Não, Suárez não é um animal, embora sua atitude em campo - morder um adversário - seja dotada de instintos primitivos. Suárez, de certa forma, os carrega para dentro de campo. E certamente há um gatilho em seu cérebro que o faz confundir gana e provocação com agressão. Um instinto quase primário do ser humano. Quem, afinal, nunca viu um bebê irritadiço com a mãe mordê-la no ombro ou na mão? Suárez, certamente, não morde de maneira premeditada. Não faz por desejar. Há um problema. Quase uma disfunção que o leva a escolher a mordida em vez de um soco e uma cotovelada ao ser instigado, atacado. A justificativa pode estar no fato de ter crescido em bairros pobres e violentos de Montevidéu. Em um episódio marcante de sua vida. Só ele mesmo conseguiria achá-la.
====
- **LISTA DE TAREFAS**
(1) De acordo com o trecho sobre Suárez, em que tipo de lugar ele cresceu?
(2) Transcreva do trecho sobre Suárez a parte que começa em "Não, Suárez não" e termina em "mesmo conseguiria achá-la.".
Os itens não entram nesta etapa.
====
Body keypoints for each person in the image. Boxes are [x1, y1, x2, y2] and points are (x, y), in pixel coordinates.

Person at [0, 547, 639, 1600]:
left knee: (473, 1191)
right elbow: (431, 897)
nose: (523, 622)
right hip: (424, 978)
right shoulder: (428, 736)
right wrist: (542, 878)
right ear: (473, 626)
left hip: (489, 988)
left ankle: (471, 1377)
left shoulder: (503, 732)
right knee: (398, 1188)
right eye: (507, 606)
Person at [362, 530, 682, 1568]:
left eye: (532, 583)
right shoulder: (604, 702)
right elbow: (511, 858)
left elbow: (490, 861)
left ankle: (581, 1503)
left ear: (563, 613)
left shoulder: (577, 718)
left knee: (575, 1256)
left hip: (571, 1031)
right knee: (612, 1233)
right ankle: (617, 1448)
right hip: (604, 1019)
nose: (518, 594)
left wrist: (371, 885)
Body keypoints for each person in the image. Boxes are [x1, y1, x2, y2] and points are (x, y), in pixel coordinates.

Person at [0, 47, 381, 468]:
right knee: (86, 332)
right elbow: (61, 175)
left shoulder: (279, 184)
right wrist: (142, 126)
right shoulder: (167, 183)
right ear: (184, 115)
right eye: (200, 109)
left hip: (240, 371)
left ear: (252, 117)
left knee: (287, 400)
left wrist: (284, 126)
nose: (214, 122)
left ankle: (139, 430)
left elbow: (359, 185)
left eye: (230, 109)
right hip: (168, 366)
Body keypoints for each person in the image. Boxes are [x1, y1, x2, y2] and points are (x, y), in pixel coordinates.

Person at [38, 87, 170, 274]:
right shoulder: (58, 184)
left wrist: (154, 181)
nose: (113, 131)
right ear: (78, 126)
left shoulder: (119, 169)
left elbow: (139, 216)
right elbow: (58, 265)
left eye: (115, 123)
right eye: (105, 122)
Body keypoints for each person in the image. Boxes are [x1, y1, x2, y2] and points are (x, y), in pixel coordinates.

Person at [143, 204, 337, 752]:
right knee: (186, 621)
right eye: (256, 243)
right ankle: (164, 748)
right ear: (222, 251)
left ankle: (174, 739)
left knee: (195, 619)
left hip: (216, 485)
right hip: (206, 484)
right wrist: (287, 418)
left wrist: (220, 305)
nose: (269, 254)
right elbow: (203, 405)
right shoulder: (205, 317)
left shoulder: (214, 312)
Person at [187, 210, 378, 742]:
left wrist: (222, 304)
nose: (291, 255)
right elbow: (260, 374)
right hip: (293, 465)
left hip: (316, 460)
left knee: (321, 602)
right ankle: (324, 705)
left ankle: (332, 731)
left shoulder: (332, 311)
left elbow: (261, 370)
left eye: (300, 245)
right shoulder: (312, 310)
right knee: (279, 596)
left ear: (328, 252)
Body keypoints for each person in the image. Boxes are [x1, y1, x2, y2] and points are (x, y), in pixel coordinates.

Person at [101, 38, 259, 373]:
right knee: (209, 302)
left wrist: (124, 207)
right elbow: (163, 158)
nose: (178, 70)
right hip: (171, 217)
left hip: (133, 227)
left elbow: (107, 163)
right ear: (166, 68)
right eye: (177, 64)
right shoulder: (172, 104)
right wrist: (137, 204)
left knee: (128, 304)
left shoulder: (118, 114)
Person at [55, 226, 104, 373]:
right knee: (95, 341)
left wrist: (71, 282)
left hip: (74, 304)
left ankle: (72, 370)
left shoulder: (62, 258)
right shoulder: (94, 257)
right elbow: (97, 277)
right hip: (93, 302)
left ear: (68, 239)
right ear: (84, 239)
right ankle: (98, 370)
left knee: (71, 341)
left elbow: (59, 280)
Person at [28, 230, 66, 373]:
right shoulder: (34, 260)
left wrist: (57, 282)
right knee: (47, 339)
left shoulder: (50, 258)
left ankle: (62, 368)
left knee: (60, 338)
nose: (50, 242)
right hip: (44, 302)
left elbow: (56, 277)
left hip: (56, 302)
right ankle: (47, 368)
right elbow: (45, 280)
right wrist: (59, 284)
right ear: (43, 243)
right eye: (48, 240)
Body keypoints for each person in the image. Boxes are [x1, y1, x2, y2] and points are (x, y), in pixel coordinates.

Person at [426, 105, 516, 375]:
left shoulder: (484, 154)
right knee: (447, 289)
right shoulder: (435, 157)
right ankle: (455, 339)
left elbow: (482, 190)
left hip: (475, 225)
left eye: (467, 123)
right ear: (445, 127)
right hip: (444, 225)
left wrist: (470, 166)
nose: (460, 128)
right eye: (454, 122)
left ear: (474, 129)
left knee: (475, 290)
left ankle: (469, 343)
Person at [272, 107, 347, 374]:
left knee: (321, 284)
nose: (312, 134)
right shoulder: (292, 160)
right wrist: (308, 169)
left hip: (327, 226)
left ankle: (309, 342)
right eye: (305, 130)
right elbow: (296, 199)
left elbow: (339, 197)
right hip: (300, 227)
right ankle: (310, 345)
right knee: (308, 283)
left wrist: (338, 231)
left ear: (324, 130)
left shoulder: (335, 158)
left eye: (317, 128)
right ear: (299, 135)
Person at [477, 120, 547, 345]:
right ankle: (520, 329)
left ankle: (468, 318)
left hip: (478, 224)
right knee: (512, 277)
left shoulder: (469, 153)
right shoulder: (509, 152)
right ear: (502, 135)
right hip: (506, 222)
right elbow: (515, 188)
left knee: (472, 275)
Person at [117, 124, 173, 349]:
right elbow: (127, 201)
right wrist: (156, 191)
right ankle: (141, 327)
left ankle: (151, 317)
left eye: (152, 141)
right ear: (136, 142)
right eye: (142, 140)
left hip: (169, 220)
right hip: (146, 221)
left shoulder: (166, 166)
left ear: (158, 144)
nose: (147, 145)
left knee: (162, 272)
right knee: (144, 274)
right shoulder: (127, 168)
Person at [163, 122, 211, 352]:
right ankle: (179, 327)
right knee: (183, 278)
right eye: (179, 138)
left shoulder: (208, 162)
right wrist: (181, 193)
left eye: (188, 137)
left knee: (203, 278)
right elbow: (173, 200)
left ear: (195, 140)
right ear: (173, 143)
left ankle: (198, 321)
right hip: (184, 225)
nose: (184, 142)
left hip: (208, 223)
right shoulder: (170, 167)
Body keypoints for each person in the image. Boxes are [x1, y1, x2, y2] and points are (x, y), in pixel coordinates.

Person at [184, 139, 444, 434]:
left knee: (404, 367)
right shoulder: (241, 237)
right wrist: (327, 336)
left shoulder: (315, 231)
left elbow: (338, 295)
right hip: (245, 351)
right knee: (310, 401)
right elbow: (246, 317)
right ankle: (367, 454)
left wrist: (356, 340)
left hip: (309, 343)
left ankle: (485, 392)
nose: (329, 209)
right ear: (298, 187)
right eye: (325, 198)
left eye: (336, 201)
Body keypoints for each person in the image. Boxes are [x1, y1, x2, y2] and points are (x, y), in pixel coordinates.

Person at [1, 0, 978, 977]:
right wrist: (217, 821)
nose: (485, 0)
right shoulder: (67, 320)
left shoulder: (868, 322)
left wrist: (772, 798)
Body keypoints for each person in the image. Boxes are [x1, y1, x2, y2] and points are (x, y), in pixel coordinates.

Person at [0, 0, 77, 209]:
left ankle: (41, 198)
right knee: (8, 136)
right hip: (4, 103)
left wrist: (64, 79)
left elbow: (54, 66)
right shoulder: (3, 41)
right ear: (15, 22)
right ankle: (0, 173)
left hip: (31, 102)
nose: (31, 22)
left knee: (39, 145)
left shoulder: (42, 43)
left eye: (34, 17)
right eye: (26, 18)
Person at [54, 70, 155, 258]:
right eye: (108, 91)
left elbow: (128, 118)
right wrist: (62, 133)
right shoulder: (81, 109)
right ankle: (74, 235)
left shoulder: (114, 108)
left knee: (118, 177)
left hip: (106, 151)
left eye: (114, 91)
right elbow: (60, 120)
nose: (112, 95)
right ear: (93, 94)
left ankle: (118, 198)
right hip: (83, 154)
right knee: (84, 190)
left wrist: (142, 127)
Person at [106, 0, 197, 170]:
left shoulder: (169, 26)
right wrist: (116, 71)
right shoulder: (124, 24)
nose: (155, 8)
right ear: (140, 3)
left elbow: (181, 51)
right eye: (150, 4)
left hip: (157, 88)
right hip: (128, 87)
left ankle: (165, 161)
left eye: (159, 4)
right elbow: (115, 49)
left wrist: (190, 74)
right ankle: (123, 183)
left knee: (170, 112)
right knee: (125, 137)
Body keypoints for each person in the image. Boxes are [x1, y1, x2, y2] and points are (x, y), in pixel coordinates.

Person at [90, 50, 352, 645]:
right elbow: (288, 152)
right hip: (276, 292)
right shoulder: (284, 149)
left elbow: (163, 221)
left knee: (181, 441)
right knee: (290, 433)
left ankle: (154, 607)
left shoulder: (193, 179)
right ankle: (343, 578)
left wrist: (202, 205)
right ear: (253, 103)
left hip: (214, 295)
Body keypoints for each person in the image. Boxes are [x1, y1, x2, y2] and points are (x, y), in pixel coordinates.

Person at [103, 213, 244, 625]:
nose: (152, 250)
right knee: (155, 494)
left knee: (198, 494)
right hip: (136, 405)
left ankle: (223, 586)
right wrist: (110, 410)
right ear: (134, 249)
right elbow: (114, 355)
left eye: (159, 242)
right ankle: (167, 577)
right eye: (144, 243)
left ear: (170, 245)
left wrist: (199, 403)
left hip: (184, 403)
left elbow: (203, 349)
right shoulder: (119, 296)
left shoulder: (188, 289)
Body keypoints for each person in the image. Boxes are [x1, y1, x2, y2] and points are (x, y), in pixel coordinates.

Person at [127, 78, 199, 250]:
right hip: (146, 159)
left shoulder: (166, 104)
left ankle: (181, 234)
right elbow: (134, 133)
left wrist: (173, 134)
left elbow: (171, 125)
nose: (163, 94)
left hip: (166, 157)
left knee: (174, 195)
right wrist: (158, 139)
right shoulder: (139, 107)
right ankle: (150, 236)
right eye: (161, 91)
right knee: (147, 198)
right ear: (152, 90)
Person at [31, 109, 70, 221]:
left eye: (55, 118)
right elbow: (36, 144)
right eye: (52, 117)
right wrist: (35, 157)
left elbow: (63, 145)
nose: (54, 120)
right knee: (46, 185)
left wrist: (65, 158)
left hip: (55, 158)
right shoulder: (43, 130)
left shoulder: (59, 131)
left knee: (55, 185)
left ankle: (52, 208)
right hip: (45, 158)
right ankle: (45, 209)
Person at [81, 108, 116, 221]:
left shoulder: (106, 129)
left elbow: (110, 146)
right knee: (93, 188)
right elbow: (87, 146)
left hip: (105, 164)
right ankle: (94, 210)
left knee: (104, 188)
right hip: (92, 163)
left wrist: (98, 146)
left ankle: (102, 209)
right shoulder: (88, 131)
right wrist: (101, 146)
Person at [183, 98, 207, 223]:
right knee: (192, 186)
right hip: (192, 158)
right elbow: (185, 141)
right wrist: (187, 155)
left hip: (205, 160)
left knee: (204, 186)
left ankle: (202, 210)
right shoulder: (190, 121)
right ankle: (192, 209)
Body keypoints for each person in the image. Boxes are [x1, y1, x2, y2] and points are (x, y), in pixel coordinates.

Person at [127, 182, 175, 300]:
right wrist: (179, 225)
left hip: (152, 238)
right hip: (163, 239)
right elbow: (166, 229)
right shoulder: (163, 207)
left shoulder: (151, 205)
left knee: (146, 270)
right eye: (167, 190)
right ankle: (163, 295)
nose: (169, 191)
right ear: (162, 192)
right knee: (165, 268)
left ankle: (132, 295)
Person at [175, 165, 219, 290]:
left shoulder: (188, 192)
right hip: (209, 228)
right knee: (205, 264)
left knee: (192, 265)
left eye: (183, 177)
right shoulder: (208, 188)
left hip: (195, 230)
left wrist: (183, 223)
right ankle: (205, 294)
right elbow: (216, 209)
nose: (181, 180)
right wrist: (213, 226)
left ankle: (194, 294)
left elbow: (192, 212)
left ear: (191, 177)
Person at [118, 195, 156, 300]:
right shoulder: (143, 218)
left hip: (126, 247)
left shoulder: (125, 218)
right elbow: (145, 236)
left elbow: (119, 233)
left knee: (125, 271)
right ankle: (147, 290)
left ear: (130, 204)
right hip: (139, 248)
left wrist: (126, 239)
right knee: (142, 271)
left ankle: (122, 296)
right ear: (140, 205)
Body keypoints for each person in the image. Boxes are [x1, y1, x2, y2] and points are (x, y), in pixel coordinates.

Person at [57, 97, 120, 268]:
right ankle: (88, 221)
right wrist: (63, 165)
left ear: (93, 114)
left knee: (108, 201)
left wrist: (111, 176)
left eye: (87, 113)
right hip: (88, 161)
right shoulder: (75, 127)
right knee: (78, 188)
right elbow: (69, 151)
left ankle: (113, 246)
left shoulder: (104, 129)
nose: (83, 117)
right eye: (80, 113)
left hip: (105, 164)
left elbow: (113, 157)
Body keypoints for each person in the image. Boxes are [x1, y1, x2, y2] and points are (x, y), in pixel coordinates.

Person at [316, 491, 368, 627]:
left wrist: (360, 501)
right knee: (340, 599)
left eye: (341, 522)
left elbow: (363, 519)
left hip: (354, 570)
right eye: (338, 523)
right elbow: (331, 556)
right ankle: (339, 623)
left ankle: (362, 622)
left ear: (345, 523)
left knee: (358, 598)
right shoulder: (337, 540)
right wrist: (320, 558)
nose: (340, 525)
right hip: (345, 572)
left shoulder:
====
- **RESPOSTAS EM ORDEM**
(1) Em bairros pobres e violentos de Montevidéu.

(2)
Não, Suárez não é um animal, embora sua atitude em campo - morder um adversário - seja dotada de instintos primitivos. Suárez, de certa forma, os carrega para dentro de campo. E certamente há um gatilho em seu cérebro que o faz confundir gana e provocação com agressão. Um instinto quase primário do ser humano. Quem, afinal, nunca viu um bebê irritadiço com a mãe mordê-la no ombro ou na mão? Suárez, certamente, não morde de maneira premeditada. Não faz por desejar. Há um problema. Quase uma disfunção que o leva a escolher a mordida em vez de um soco e uma cotovelada ao ser instigado, atacado. A justificativa pode estar no fato de ter crescido em bairros pobres e violentos de Montevidéu. Em um episódio marcante de sua vida. Só ele mesmo conseguiria achá-la.